Madde ve Enerjinin Senfonisi
Filmin sonunda bir beden, deniz fenerinde yani o şeyin veya alanın merkezinde enerjiye dönüşüyor. Sonrasında portal gibi bir şeye veya fonksiyona. Ardından bir vücut hücresi bu fonksiyona ya da enerji formuna giriyor ve enerji formu bedene yani tekrar maddeye dönüşüyor. Parıltı enerjiyi mi maddeye çeviriyor? Yoksa enerji maddeye mi dönüşüyor?

Gel gelelim bu son söylediğim maddenin enerjiye dönüşme konusundan bahsetme sebebimize. Yok Oluş bize bu sonla beraber sanki uzaydan gelen o şeyin ana amacının madde ve enerji arasında bir dönüşüme sebep olduğunu veriyor gibi. Ve annihilation kelimesine de bakacak olursak yok etme demektir. Fizikte teorik olarak bu şöyle tanımlanır: Maddenin enerjiye dönüşümü. Yani madde yok olur ve enerjiye dönüşür. Maddenin yok olması demek onun benliğini yitirmesi anlamına gelir ve benliğini yok edince de madde enerjiye dönüşür.
Parıltı'nın Amacı
Enerji dalgalarla yayılabilir. Ve dalgalar dalgayı etkileyebilir özelliktedir. Bu da kırınıma ve mutasyona sebep olur. Ancak neden bir madde durduk yere uzaydan gelen bir şey üzerine somut bir etki olmadan enerjiye dönüşsün ki? Veya yok olsun?
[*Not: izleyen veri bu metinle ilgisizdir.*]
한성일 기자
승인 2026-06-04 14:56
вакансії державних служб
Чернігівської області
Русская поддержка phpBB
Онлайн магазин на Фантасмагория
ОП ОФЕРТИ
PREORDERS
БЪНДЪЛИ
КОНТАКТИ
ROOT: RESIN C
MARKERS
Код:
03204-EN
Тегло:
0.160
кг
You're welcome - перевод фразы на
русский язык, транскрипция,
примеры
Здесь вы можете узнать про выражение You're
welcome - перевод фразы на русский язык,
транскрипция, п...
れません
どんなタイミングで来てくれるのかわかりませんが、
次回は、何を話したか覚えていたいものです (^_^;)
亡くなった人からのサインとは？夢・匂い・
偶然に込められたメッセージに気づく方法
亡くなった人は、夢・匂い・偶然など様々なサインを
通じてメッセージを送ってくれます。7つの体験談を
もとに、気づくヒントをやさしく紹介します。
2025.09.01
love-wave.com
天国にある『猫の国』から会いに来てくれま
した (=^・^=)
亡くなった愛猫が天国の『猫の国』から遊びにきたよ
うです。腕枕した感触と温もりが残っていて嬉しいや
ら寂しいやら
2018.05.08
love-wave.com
Bunun sebebi belki de uzaydan gelen şeyin, insanları yok olmaya mahkum edip onları yeniden kendi istediği şekilde meydana getirmesi olabilir. Burada da bir değişim söz konusu oluyor. Ve bu bize maddenin enerjiye dönüştüğünü ve aslında yok olmadığını da gösteren bir olgudur. Demek ki yok etme diye bir şey aslında yok. Sadece belirli bir şey uğruna değişim var. Burada değişim karşımıza farklı formlarda çıkabiliyor. Bazen bir ayının av sisteminde modifikasyon yapacak bir değişimle, bazen bir timsahın diş düzeninden simetrik bir değişimle, bazen bir dalın yer zeminine dik uzanmasının yanı sıra insan bedeni konstrüksiyonu verecek şekilde gelişmesini sağlayacak bir değişimle ya da bazen de bir insanın sadece zihninde meydana getirilebilecek bir değişimle...
İşte güçlü olanlar bu değişim sonucu, adeta yeniden doğuyor, dönüşüyor, adapte oluyor ve belki de yepyeni bir ırk ortaya çıkarıyor.
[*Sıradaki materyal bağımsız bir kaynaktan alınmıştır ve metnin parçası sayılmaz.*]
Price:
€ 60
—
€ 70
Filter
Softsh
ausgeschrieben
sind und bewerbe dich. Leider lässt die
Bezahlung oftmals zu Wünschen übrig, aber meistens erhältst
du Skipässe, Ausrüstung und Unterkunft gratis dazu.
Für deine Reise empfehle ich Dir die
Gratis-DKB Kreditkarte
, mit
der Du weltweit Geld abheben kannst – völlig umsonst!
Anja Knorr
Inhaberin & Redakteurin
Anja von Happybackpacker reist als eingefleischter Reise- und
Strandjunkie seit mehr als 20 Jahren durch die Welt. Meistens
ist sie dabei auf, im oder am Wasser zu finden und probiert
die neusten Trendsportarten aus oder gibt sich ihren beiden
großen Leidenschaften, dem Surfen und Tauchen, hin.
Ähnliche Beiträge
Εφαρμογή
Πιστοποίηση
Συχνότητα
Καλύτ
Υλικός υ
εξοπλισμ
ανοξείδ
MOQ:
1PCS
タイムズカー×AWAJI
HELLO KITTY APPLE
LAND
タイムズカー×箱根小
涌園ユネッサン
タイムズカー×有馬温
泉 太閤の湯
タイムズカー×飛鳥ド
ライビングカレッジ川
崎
Peki sizce Parıltı'nın amacı neydi? Neden Dünya'da aniden belirivermişti? İşte bu sorunun cevabını Kane ‘in artık kim olduğuyla ve Lena’nın değişimiyle verebiliriz. O ikisi artık bizden ve diğer herkesten çok farklıydı. Dünya’ya ait olmayan bir yerden Dünya'ya ait olabilmek için gelmişlerdi belki de. Parıltı yok etmiyor, dönüştürüyordu.
Kim bilir belki de Parıltı, Dünya ‘nın gelişmesi için misafir olmuştu Dünya’ya. Gelmesinin tek sebebi bu masum amacı gerçekleştirmekti.
Değişim zordu fakat gelişim için şarttı.